Our evidence mapping system is experimental/proof of concept and should be treated with scepticism. And, to be clear, this is a fully-automated system that relies on techniques such as machine learning and natural language processing (NLP). There are a list of known issues – please read!

At the simplest level the system aggregates interventions that explore the same condition and intervention – be it randomised controlled trials or systematic reviews. These are then ‘mapped’ to give a visual representation of the interventions used for a given intervention with an indication of the potential effectiveness.

The evidence for each intervention is displayed in a single evidence ‘blob’. The system assesses:

  • if the intervention is effective
  • is based on biased data and
  • in the case of RCTs – how big the trial is.

It uses these to arrive at an estimate of effectiveness (visualised by relative position along the y-axis).  Bias is demonstrated by the shade of the evidence ‘blob’.

Now, for the more complex explanation.

Identifying the condition and intervention: We use a mixture of NLP and machine learning to try to extract the condition and intervention elements for all the RCTs and SRs within Trip. At this stage we only use trials with no active comparison – so we only use trials/reviews that are against things like placebo and usual care.

Effectiveness: We use sentiment analysis to decide if the intervention is positive (favours the intervention) or negative (shows no benefit over placebo or usual care).

Sample size: Using a rules based system we identify the sample size of RCTs.

Bias: For RCTs we use RobotReviewer to assess for bias.  Trials are categorised as ‘low risk of bias’ or ‘high/unknown risk of bias’. For SRs we have been pragmatic and cautious.  We have counted Cochrane reviews as low risk of bias and all the rest as high/unknown.

Creating the overall score: For each trial or review we start with the score of either 1 or -1 (positive or negative). We then adjust using the sample size and bias score.

  • Sample size: If the trial is large we don’t adjust on that variable, but the smaller the trial the greater the adjustment. So, a very small trial – due to inherent instability – will score very little.
  • Bias: If the trial has low risk of bias we do not adjust the score further but if it has a bias score of high/unknown we reduce the score further.

So, a large, positive, trial with low risk of bias will score 1 while a very small, positive, trial with a high/unknown bias will score very little (not much more than zero).

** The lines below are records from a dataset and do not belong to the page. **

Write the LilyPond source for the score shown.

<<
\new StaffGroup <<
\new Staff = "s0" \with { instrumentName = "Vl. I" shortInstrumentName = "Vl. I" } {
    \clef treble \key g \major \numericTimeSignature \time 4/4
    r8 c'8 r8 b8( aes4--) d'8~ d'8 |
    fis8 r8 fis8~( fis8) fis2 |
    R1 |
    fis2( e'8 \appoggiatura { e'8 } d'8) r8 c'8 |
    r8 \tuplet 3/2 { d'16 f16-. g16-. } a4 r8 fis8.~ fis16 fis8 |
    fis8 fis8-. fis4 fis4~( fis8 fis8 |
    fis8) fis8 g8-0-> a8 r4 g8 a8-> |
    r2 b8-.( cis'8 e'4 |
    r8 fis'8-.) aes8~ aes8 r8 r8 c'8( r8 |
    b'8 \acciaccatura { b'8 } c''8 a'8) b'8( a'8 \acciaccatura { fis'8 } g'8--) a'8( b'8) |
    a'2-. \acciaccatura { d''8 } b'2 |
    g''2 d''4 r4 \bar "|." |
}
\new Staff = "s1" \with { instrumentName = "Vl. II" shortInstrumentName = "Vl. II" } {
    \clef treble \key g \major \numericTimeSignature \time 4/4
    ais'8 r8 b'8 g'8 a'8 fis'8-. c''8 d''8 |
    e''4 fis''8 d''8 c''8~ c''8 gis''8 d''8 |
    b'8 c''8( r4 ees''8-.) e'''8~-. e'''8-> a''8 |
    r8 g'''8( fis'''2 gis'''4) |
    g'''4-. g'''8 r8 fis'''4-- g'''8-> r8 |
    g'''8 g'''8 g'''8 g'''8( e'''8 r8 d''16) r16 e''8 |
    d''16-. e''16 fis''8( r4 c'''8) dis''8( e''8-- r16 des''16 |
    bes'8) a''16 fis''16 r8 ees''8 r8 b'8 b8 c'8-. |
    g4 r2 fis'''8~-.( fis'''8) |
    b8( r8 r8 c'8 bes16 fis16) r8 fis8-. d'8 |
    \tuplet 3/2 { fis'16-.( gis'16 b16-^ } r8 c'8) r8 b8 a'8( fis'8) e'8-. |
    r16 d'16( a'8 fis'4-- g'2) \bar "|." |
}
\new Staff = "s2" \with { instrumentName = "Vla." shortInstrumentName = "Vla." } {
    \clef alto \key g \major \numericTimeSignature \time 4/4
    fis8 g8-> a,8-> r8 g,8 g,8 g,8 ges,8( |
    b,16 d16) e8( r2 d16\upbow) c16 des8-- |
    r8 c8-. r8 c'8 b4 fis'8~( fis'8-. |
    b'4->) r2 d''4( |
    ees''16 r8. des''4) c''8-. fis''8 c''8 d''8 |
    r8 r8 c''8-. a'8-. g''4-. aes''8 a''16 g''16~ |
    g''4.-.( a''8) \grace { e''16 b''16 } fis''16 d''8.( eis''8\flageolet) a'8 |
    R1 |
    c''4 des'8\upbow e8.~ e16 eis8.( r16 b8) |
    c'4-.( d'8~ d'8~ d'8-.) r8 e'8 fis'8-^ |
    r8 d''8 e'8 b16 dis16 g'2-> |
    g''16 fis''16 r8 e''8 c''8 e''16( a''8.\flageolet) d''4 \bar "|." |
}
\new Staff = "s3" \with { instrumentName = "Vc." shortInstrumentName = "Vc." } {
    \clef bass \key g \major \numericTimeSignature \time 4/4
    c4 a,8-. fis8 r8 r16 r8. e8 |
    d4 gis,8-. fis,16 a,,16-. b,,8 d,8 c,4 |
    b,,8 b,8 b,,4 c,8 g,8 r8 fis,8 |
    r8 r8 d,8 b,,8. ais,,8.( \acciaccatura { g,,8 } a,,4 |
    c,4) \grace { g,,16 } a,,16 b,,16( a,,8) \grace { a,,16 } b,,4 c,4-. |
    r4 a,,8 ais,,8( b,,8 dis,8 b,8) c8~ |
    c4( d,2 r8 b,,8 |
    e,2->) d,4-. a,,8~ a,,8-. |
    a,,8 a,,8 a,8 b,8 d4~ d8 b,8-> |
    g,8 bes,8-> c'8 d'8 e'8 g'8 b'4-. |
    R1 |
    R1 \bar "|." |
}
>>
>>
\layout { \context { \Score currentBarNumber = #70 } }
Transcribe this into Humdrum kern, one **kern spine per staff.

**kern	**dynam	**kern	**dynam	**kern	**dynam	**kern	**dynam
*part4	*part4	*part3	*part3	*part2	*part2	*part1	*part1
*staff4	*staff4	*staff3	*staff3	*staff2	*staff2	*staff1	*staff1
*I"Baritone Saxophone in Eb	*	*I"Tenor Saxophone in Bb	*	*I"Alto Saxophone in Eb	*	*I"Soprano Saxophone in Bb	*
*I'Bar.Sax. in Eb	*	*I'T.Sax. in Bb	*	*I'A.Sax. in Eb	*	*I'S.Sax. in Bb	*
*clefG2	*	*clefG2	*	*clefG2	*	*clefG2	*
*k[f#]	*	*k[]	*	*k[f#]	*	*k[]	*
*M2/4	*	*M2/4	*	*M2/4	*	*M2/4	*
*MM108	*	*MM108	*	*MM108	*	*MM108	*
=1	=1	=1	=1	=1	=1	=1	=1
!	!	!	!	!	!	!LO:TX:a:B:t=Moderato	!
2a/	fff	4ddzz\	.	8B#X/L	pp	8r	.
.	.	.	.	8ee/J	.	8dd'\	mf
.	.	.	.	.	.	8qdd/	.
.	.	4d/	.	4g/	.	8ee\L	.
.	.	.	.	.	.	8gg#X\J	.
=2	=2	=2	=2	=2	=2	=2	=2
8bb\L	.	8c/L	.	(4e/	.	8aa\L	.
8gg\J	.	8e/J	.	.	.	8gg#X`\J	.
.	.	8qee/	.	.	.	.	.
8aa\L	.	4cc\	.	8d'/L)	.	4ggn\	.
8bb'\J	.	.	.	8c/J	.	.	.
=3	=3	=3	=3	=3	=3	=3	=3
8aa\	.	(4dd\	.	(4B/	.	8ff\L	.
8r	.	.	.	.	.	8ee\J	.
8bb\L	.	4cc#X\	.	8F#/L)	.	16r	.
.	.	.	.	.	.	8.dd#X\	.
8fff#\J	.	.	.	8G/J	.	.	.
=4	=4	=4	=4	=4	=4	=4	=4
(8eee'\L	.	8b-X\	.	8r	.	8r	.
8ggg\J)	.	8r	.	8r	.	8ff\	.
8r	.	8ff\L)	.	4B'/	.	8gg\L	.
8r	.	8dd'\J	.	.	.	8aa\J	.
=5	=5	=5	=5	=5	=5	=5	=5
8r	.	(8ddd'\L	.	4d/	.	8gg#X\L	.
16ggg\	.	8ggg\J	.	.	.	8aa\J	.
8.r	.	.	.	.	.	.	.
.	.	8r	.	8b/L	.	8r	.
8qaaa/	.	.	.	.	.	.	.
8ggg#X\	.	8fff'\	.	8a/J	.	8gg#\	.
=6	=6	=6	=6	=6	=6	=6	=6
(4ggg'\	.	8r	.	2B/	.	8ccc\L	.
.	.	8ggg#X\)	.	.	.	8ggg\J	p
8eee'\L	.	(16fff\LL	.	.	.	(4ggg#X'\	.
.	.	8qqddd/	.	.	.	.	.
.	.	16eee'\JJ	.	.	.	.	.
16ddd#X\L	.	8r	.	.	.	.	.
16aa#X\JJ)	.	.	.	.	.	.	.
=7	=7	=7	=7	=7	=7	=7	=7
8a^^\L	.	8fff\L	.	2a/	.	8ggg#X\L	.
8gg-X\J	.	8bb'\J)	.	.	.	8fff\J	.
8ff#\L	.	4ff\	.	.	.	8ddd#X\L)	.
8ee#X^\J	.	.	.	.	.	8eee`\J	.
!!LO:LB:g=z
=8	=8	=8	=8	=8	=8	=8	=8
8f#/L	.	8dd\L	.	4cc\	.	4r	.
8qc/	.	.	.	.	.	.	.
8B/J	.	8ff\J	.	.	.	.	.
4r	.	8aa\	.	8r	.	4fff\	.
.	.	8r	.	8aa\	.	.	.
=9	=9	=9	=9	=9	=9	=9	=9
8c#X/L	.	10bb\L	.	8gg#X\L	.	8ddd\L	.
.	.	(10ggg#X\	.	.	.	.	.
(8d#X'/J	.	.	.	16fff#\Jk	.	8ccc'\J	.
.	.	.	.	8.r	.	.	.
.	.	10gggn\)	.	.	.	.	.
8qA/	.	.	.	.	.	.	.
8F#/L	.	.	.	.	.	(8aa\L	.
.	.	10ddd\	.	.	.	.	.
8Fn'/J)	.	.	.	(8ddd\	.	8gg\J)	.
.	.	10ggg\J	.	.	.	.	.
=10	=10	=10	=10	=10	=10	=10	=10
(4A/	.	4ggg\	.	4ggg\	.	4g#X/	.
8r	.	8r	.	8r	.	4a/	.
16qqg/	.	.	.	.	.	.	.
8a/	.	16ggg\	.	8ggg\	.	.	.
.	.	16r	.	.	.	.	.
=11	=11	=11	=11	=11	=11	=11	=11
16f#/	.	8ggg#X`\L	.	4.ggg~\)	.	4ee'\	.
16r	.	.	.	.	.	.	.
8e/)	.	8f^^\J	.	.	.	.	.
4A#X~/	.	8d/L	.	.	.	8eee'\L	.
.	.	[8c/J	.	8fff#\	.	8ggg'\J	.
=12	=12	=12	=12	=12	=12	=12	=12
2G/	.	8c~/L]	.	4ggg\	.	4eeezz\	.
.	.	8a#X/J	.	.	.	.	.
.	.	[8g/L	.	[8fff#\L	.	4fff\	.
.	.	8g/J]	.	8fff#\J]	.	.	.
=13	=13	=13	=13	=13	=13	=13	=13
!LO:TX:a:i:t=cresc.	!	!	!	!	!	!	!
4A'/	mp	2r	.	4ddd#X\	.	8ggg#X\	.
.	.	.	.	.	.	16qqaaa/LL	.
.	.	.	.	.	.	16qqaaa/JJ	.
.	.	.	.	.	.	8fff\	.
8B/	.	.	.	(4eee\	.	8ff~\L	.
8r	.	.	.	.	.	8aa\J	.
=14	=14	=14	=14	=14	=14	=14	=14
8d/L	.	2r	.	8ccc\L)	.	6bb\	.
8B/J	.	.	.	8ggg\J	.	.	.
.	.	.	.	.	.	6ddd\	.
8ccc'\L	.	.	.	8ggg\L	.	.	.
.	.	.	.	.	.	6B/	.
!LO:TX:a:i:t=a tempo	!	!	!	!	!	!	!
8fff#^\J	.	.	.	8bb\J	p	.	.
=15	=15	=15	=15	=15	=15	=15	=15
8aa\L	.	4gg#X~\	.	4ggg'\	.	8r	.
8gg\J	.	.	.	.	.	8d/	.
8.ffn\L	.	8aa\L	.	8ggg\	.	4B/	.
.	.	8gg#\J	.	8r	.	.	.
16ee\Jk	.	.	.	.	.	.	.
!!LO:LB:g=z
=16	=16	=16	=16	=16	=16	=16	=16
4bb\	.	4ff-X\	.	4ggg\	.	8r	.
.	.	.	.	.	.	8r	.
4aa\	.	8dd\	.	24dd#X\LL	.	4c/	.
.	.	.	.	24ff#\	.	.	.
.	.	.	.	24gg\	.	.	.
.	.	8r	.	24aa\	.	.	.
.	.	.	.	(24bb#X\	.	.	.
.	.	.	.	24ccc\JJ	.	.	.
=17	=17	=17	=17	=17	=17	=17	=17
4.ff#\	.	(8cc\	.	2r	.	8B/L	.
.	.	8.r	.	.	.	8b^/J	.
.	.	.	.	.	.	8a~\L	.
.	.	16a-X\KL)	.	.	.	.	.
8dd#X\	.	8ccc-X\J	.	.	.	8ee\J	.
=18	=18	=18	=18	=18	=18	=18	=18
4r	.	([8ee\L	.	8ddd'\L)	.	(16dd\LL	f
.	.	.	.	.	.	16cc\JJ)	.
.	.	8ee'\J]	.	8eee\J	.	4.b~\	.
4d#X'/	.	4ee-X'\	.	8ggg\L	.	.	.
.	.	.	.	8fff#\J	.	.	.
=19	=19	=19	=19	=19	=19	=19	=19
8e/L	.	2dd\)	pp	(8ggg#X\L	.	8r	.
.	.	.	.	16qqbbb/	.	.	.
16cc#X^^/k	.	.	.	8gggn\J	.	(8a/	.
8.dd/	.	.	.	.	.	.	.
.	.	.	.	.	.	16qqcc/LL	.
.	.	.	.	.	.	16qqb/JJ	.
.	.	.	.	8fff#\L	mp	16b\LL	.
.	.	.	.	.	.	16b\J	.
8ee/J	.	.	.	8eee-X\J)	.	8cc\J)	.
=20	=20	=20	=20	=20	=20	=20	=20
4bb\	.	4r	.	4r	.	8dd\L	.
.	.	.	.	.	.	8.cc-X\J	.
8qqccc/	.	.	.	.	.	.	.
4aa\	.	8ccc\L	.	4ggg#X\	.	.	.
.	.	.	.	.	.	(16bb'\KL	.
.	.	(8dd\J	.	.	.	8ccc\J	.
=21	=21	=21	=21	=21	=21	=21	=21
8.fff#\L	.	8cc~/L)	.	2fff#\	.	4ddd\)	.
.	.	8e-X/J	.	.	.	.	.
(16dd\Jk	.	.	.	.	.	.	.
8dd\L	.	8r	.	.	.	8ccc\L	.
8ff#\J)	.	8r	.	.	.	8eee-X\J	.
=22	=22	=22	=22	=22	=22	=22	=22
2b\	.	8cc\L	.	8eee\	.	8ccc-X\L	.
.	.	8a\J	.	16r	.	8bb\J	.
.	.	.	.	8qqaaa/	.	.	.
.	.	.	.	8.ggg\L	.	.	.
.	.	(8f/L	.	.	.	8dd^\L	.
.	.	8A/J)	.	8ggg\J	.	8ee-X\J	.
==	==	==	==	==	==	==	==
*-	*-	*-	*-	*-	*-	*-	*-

We then combine the separate scores, depending on what trials/reviews we find:

  • Only RCTs: The scores are weighted based on the sample size.  If we have two trials, one with a sample size of 100 and a score of 0.20 and another trial with a sample size of 900 and a score of 0.80 we – in effective – create a score based on ((100*0.2) + (900*0.8))/1000 = 0.74
  • Mix of RCTs and SRs: If there is an unbiased SR we take that as a definitive answer and use that score (irrespective of trials beforehand – we assume the SR found those). However, any trials or reviews published the same year or later are used to modify the score (as outlined in the ‘Only RCTs’ scoring system).  So, an unbiased SR with a positive score will have a score of 1.  If any RCTs and SRs (high/unknown risk of bias) which score negatively will bring the overall score down – depending on sample size and bias scores.

Understanding the visualisation

The size of each blob represents the sample size. The larger the blob, the bigger the combined sample size.

The colour of the blob represents how biased the content is. By that we mean the proportion deemed at low risk of bias and the proportion at high/unknown risk of bias. Light green is the lowest risk of bias.

Second level visualisation

If you click on an individual blob it reveals a detailed breakdown of the constituent parts of each blob, showing the individual trials/reviews:

Reminder: even though it shows all the data we find we don’t necessarily use all of it in the scoring of each intervention. See ‘Creating the overall score’ above.

Next stage

To us, this is a proof of concept, and we feel the wider ‘evidence community’ can help guide developments.  However, quality is key so we want to improve the data.  Each of the automated steps is not 100% accurate (although fairly close)  So, we see two immediate needs:

  1. Improve the underlying automation systems – we will move to this shortly.
  2. Allow manual editing. We need to build a system that easily allows ‘wrong’ trials/reviews to be removed and omitted ones added. Again, this is being planned and we have lots of ideas to make it work pretty smoothly.  Assuming people participate we are contemplating allowing users to ‘publish’ their work and we’re talking to publishers about this.